Etiquette Maven Minds Your Manners
By day, Lorie Rudolph disguises herself as an unassuming insurance agent. “It has to pay the bills,” she said of her job. But come nights and weekends, the 53-year-old from Fayetteville, N.Y., transforms herself into the Jewish Etiquette Maven.
Two years ago, Rudolph created an etiquette-training program, JewishEM, to teach children and young adults how to feel comfortable and act appropriately in public — specifically, at Jewish life-cycle events. Through her workshops, she strives to instill respect, ethics and confidence in a generation she feels has departed from those virtues. “If you have ever seen children who are misbehaving at a bar/bat mitzvah, or unsure of themselves at a social event,” she notes on her Web site, JewishEM.com, “then you have seen the need for our training.”
What makes this self-anointed maven an expert? Rudolph has taught Sunday school at the Temple Society of Concord, in Syracuse, N.Y., since 1976. She also has been a camp counselor and an elementary school teacher. Add that to the rearing of her own three children—now 23, 18 and 15—and it seems that, given the misbehavior of the average kid, only Jane Goodall might have amassed more research data on monkey business.
“Manners and self-esteem have all gone by the wayside,” Rudolph lamented in an interview with the Forward, her voice measured and mellifluous, like a Jewish Mary Poppins without the accent. “People are in too much of a hurry to get things done.” She spoke seriously, echoing with frustration the enduring generational question: What’s the matter with kids these days? “Grandma is not necessarily there to hound, as she was when I was growing up,” Rudolph offers as one explanation. That leaves parents, who are often both working and sometimes simply don’t have the time to emphasize good manners. This has led busy parents to outsource etiquette training to such outside experts as Emily Post Institute, which since 1946 has been famously firming up handshakes, straightening posture and demystifying the salad fork.

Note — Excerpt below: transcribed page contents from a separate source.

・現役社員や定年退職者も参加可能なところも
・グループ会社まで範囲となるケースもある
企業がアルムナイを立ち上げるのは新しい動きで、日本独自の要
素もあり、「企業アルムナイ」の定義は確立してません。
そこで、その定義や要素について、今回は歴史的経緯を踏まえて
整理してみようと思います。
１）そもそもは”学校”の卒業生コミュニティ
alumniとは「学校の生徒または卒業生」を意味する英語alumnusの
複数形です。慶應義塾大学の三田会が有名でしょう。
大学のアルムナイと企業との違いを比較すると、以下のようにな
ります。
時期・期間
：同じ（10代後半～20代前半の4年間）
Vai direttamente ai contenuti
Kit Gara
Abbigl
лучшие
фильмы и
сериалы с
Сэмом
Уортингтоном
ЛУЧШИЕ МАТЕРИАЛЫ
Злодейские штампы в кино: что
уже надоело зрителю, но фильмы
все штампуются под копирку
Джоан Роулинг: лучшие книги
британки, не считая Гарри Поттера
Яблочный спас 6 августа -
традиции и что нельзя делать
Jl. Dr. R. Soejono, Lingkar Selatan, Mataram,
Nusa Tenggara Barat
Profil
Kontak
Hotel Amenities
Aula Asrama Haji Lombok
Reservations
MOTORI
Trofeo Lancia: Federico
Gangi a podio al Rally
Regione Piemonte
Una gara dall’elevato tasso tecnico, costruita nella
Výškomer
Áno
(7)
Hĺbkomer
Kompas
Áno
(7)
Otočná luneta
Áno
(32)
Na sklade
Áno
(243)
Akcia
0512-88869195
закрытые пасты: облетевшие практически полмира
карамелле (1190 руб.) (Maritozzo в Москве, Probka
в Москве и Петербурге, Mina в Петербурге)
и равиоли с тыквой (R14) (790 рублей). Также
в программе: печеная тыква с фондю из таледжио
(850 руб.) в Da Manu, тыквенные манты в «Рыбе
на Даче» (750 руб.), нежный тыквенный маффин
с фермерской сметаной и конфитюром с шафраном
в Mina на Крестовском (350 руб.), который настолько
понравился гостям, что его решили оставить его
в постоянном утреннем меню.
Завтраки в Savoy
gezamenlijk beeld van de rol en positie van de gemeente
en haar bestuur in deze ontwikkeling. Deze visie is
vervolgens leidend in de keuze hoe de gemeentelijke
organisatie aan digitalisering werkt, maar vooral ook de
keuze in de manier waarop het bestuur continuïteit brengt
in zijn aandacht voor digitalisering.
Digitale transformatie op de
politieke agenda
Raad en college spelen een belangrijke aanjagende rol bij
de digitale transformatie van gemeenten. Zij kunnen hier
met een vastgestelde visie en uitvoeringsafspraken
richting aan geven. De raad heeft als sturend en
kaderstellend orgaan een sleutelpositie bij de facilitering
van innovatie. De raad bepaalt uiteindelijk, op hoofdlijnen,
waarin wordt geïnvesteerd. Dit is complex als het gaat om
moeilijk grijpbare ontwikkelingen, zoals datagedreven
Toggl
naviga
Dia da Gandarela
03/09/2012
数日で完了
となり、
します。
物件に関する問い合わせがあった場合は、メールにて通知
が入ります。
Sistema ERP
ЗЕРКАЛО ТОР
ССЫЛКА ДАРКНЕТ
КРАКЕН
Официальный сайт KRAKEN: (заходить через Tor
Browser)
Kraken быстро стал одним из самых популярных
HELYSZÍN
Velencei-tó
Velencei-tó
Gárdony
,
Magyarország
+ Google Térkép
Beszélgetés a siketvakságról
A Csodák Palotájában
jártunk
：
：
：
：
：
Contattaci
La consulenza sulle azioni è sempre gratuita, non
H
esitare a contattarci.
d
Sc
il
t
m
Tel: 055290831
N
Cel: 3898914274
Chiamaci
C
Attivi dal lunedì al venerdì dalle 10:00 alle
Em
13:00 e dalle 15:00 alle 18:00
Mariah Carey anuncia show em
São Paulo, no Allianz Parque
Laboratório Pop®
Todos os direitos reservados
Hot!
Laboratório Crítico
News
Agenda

Although Rudolph covers these basics, she knows that there is a glut of manner mavens. “Polite etiquette is polite etiquette,” she said. But she stressed that “if you need something with a Jewish base, I can walk you through all the stages of life-cycle events.” With groups of six to 20 kids, she begins each workshop with a meet-and-greet game. Then she sets up role-playing games, simulating such events as Sabbath dinner, religious services and bar/bat mitzvahs, using Jewish scripture along the way for support.
Rudolph always keeps kids in mind when creating engaging teaching methods. She tries out her workshops on her own children, whom she affectionately calls her “test cases.” “The most difficult thing is making fun something that is so possibly boring,” Rudolph admitted, “and to make it so that they want to attend a session.” That’s why Rudolph puts so much importance on being a hands-on instructor. “It’s about role play; it’s about getting kids involved.” She paces her two- to three-hour sessions in stretches of 45 minutes, because, as she explained, “that’s about as long as kids can sit.”
Given the restlessness of the average youth, Rudolph must have seen her share of faux pas. Her favorite? “Everything that comes to mind, I don’t want to put into print,” she said, invoking an etiquette trainer/client confidentiality covenant.
For Rudolph, etiquette is serious business. In the past year, JewishEM has serviced about 50 clients, at $500 a session (plus travel). As inquiries fly at her like spitballs from all sides, Rudolph is preparing to accommodate her growing business. “If it becomes so overwhelming,” she said with a hopeful chuckle, “I’ll have to give up my day job.”